*Exercise requirements*:
1 – Render the sentence "The opposition men took it as a badge of honor." from the passage on the Russian opposition tapes into Spanish.
2 – According to the passage on the Russian opposition tapes, what was the name of Viktor Shenderovich's satirical show?
3 – List every person that the passage on the Russian opposition tapes identifies by name or nickname.
Excerpted passage: Begin
In the spring of 2010, a Kremlin youth group called Nashi was apparently behind the release of a greatest hits sex reel. In it, various prominent members of the already sidelined, utterly irrelevant Russian opposition were seen cavorting with a prostitute nicknamed Moomoo, who had lured each of them into the same apartment, which was bugged to the hilt. One of them, a prominent (married) journalist, did a few lines of coke with Moomoo before they retired to the bedroom; another, a Russian nationalist, twirls a fedora as he prepares to have his way with Moomoo. Still another, a Russian comedian named Viktor Shenderovich, who had been targeted by Putin in 2002 for his satirical show “Kukly” (“Dolls”) that skewered Putin and earned his ire, is seen timidly expressing his gratitude to Moomoo for finding an old man like him attractive. The video dropped two days before Shenderovich’s daughter’s wedding.

That tape, while somewhat embarrassing, was largely pointless, however. It seemed to have been the FSB just doing what it does, and helping Nashi flex its political muscle by kicking people who lacked it (but who might still, in the Kremlin’s view, start a fearsome “color revolution”). The opposition men took it as a badge of honor. “It’s a reason for impeachment in America,” opposition activist Ilya Yashin, also caught with Moomoo, told me at the time. “Here it’s ‘big props.’ Even when they see Shenderovich in this tape, they say, ‘Not bad! The guy’s already 70 and he’s so energetic!’” He added, “What would be political murder is if they published someone with boys,” he said (Russians, as evidenced by the 2013 laws banning “homosexual propaganda,” have somewhat retrograde views on homosexuality.) “And they didn’t find any gays among the opposition in two years [of trolling for dirt].”In the fall of 2016, though, the FSB delivered a more direct hit. As the squabbling Russian opposition was trying to consolidate into a coalition that might give it a chance in the parliamentary election in September—the opposition had but a single seat in the Duma—another videotape dropped. This one was of Mikhail Kasyanov, former prime minister and a controversial member of the opposition, in bed with another activist, trash talking everyone else they worked with. It wasn’t long before the coalition descended into recriminations and gossip, and, predictably, bombed in the parliamentary election. Now they have zero seats.
Excerpted passage: End
Information: Begin
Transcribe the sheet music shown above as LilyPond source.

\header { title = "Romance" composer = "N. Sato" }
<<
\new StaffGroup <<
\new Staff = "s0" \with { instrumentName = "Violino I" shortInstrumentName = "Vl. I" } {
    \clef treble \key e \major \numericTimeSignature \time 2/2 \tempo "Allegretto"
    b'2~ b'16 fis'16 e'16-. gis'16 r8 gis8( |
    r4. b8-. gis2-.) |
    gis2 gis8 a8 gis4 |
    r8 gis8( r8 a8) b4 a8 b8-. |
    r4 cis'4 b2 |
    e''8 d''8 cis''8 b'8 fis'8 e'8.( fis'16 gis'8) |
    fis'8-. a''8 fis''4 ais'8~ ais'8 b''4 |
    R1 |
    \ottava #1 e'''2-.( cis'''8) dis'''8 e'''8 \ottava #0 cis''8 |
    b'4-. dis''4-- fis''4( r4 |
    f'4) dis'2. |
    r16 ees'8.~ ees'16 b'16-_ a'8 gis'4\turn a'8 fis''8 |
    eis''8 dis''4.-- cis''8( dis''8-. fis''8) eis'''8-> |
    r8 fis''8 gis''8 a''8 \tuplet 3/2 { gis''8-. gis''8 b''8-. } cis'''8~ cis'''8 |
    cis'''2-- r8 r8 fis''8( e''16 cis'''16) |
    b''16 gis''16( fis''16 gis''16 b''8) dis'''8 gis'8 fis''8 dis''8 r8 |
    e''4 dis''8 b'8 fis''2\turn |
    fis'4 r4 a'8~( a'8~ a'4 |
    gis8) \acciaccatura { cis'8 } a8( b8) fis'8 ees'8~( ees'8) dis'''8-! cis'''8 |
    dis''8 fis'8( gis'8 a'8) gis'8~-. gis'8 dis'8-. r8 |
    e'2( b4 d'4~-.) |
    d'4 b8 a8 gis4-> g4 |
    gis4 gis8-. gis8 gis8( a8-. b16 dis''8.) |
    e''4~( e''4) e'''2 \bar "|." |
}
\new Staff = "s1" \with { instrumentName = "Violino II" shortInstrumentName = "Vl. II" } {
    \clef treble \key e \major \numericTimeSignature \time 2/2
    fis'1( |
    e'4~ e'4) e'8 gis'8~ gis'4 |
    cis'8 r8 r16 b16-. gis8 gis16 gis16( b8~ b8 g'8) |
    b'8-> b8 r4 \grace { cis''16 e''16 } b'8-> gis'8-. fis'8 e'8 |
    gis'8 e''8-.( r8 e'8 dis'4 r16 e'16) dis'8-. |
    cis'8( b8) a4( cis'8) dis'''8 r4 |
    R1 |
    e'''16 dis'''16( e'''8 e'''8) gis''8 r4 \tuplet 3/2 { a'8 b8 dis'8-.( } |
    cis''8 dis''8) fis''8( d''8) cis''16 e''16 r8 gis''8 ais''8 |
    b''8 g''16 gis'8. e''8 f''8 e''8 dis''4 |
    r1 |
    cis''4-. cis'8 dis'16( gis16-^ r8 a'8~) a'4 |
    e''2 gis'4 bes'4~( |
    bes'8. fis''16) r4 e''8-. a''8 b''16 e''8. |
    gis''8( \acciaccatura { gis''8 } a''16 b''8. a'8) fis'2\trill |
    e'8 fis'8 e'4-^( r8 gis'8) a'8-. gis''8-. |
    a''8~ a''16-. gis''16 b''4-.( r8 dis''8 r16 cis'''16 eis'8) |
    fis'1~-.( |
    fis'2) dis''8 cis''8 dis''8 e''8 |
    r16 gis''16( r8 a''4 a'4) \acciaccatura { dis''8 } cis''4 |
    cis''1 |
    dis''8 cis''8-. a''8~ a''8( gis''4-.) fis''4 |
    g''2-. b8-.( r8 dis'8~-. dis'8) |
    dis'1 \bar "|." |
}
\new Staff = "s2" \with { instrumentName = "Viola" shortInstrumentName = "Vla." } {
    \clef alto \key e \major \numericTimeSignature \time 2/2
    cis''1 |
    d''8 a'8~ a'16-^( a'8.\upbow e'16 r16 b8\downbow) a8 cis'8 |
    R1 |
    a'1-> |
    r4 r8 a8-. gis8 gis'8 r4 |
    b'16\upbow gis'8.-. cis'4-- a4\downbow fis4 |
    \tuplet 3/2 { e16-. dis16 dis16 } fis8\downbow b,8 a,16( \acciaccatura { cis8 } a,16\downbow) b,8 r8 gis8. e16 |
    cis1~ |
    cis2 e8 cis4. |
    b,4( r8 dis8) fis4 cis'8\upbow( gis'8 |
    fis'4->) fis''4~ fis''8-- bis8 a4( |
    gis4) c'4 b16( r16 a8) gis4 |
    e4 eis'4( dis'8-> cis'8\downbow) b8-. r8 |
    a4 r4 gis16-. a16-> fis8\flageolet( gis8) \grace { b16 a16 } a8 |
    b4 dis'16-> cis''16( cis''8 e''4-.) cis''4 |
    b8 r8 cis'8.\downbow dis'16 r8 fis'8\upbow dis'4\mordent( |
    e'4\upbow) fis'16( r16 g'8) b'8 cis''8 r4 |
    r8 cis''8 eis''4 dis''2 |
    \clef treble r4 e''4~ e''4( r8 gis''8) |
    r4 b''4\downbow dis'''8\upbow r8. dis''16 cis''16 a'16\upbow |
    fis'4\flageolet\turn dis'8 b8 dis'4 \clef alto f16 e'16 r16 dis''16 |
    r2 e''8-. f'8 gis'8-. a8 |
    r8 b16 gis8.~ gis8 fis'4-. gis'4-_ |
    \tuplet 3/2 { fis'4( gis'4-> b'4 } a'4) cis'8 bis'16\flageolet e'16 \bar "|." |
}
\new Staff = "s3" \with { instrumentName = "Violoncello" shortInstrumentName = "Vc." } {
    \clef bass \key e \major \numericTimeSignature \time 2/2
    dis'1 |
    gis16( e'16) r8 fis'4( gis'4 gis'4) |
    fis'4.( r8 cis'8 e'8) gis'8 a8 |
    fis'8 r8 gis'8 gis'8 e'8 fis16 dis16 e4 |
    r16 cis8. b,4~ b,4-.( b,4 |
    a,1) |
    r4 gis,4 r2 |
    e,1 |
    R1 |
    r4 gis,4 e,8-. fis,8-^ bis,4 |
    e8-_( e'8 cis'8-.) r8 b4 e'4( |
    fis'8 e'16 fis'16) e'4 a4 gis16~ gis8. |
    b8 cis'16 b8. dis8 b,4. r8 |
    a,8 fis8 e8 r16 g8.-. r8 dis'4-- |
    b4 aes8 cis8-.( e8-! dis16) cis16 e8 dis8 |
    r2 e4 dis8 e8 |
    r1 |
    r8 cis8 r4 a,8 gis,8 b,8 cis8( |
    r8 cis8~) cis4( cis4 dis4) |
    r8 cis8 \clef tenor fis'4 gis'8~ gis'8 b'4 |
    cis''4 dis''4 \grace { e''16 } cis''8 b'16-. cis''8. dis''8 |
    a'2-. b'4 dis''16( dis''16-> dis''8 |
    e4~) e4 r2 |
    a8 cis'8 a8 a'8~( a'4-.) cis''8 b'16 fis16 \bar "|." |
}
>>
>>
Information: End
*Solutions to each task*:
1 – Los hombres de la oposición lo tomaron como una insignia de honor.

2 – "Kukly" ("Dolls").

3 – Moomoo, Viktor Shenderovich, Putin, Ilya Yashin, Mikhail Kasyanov